Once it is installed, we can run our application, in my case I just ran the JPA unit test from my latest book and it produced standard traces which are already pretty cool, we can see them listed below:
When we click a trace for one of these, we get the standard trace view, this is nothing new, but it’s really nice to see this information directly in the IDE and readily accessible. I can imagine the immense value this will have for figuring out CI execution issues:
But the real value and where Digma becomes a “Developer Observability” tool instead of an Observability tool, is with the tool window here:
There is a strong connection to the code directly from the observability data and deeper analysis which doesn’t show in my particular overly simplistic hello world. This Toolwindow highlights problematic traces, errors and helps understand real-world issues.
How Does This Help at 2AM?
Disasters happen because we aren’t looking. I’d like to say I open my observability dashboard regularly but I don’t. Then when there’s a failure I take a while to get my bearings within it. The locality of the applicable data is important, it helps us notice issues when they happen. Detect regressions before they turn to failures and understand the impact of the code we just merged.

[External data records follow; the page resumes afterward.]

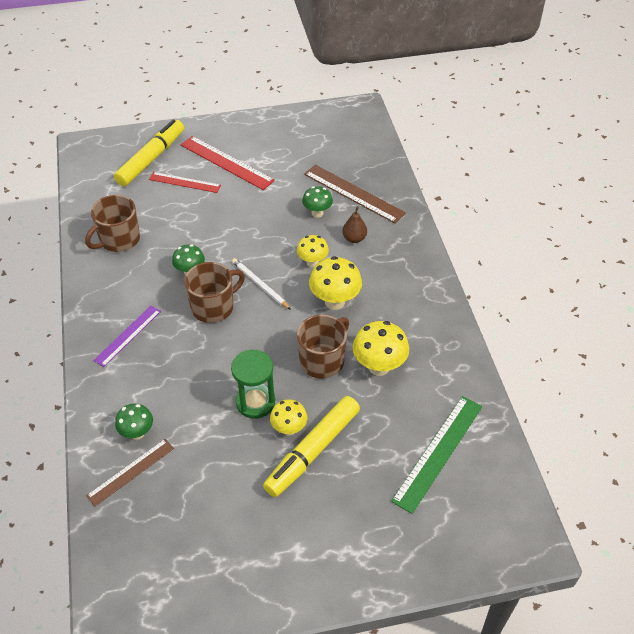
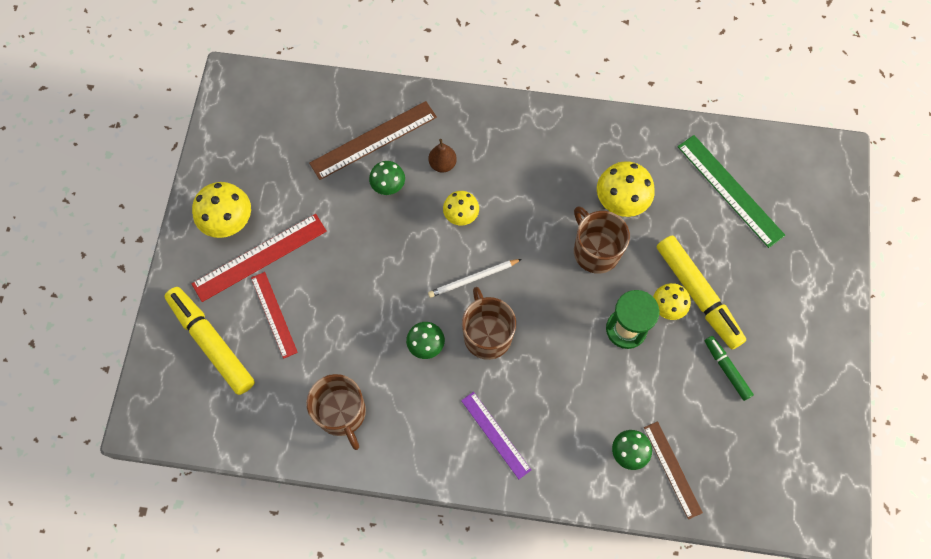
camera: 70 degrees left, 20 degrees up
(184, 182) = (274, 314): red ruler -> red ruler turned 60 degrees counterclockwise
(244, 494) = (726, 369): none -> green marker
(335, 302) = (524, 214): yellow mushroom -> yellow mushroom (230, 223)

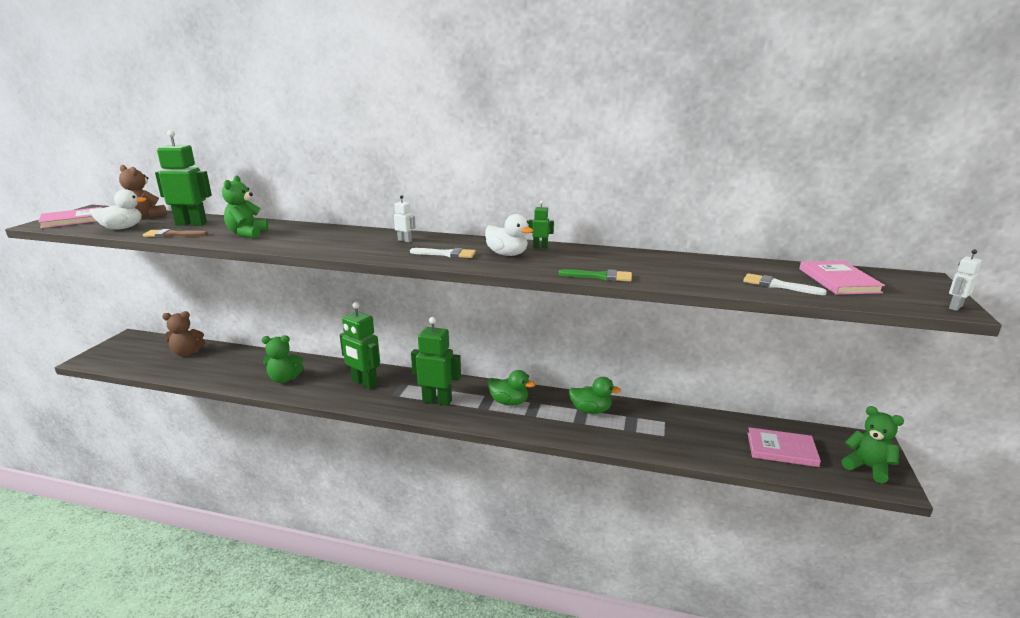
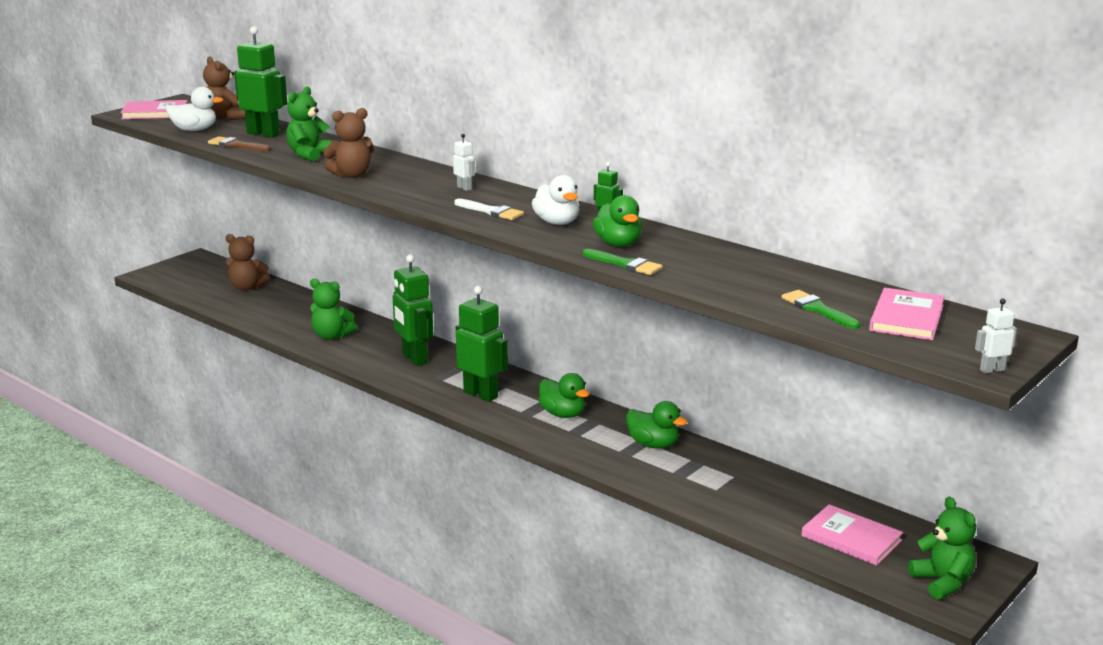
camera: 25 degrees right, 0 degrees up
(300, 243) = (352, 175): none -> brown teddy bear
(573, 262) = (618, 244): none -> green duck
(777, 285) = (817, 309): white brush -> green brush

Prevention starts with awareness and as developers, we handed our situational awareness to the DevOps team.
When the failure actually happens the locality and accessibility of the data makes a big difference. Since we use tools that integrate in the IDE daily this reduces the meantime to a fix. No, a background developer observability tool might not include the information we need to fix a problem. But if it does, then the information is already there and we need nothing else. That is fantastic.
With all the discussion about observability and open telemetry, you would think everyone is using them. Unfortunately, the reality is far from that. Yes, there’s some saturation and familiarity in the DevOps crowd. This is not the case for developers.
This is a form of environmental blindness. How can our teams who are so driven by data and facts proceed with secondhand and often outdated data from OPS?
Should I spend time further optimizing this method or will I waste the effort, since few people use it?
We can benchmark things locally just fine, but real-world usage and impact are things that we all need to improve.